Laporan itu menyebutkan Indonesia dengan jumlah utang luar negeri sebesar US$ 402,08 miliar di tahun tahun 2019. Hal ini menempatkan Indonesia di peringkat ke-7 setelah China, Brazil, India, Rusia, Meksiko, dan Turki.
Staf khusus Menteri Keuangan untuk Bidang Kebijakan Fiskal dan Makroekonomi, Masyita Crystallin, menyatakan utang Pemerintah Indonesia dikelola dengan sangat hati-hati dan akuntabel.
“Bu Sri Mulyani dikenal prudent dalam menjaga fiskal kita, sehingga resiko yang ada masih manageable dan terjaga,” kata Masyita kepada Kontan.co.id, Kamis (15/10).
Baca Juga: Dua hal ini yang membuat utang luar negeri Indonesia membengkak pada Agustus 2020
Masyita menegaskan, dalam 4 tahun terakhir, kebijakan fiskal Indonesia diarahkan untuk mengurangi angka primary deficit. Bahkan sebenarnya sudah sangat mendekati angka positif di tahun ini, sebelum pandemi terjadi.
“Data ini adalah data utang luar negeri (ULN) total, termasuk swasta. Bukan semuanya utang Pemerintah Indonesia. ULN Pemerintah hanya 29,8% saja dari keseluruhan hutang Indonesia yang tercantum di dalam International Debt Statistics 2021 yang diterbitkan Bank Dunia. Sisanya merupakan utang swasta. Jauh jika dibandingkan dengan rerata negara sesama kategori BBB Fitch, sebesar 51,7%”, ungkap Masyita.
Masyita menambahkan, dalam hal membandingkan ULN antar negara perlu melihat nilai PDB-nya juga, Ibarat membandingkan nilai KPR, perlu disesuaikan dengan penghasilan.

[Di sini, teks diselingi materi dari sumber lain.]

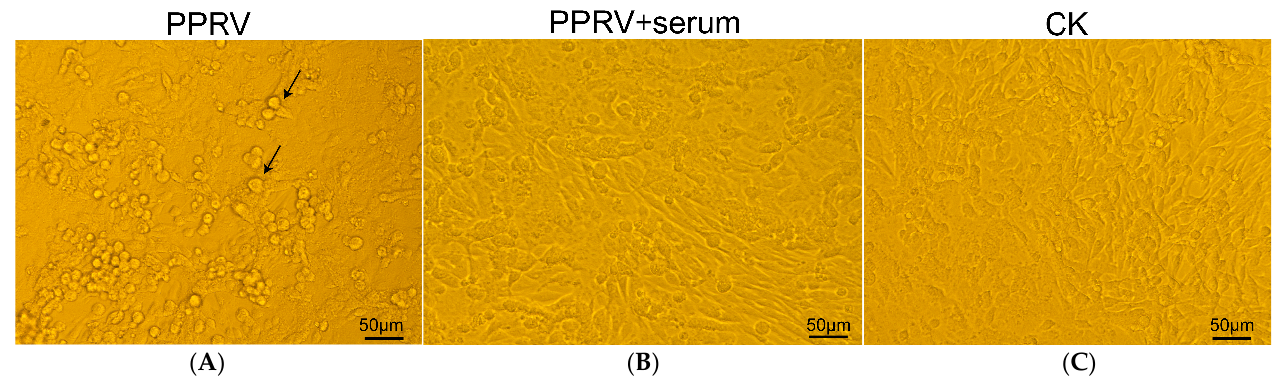
Figure 6. A schematic diagram of the cytopathic state in neutralization experiments. ( A ) PPRV virus control group; ( B ) Neutralizing antibodies completely inhibited PPRV; ( C ) CK. This study used 100 TCID 50 PPRV virus solution. The CPE was characterized by rounding of cells, their detachment from the surface and syncytia formation. The virus-treated group had significant syncytial lesions, and the treated cells had no syncytia after the virus was completely inhibited by the appropriate dilution concentration of serum. The arrow points to the syncytium in the figure. The scale bar is 50 μ m.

“Berbanding dengan pendapatan domestik bruto (PDB) porsi hutang Indonesia hanya 35.8% per Oktober 2019. Selain itu, ULN kita juga jangka panjang membuat resiko fiskal kita untuk membayar kewajiban masih manageable,” jelas Masyita.
Baca Juga: Dua hal ini yang membuat utang luar negeri Indonesia membengkak pada Agustus 2020
Menurutnya, kebijakan ULN tidak dapat dilihat sebagai sebuah kebijakan yang berdiri sendiri. Negara yang sedang membangun memiliki nilai investasi yang lebih tinggi dari tingkat saving-nya, atau dikenal sebagai ‘saving-investment feficit’, dalam hal ini perbedaannya ditutup dengan ULN. Sepanjang returnterhadap investasi tersebut lebih tinggi dibandingkan biaya bunga, maka sebuah negara akan mampu membayar kembali.
“Untuk Indonesia sendiri, sebelum pandemi, ULN digunakan untuk membangun proyek-proyek strategis dengan tujuan untuk meningkatkan dan memeratakan pertumbuhan di seluruh pelosok. Kita perlu menutup gap infrastruktur dan mengurangi biaya logistik agar dapat meningkatkan daya saing. Hal ini pada akhirnya diharapkan dapat meningkatkan pertumbuhan ekonomi Indonesia di atas pertumbuhan ekonomi potensial,” terang Masyita.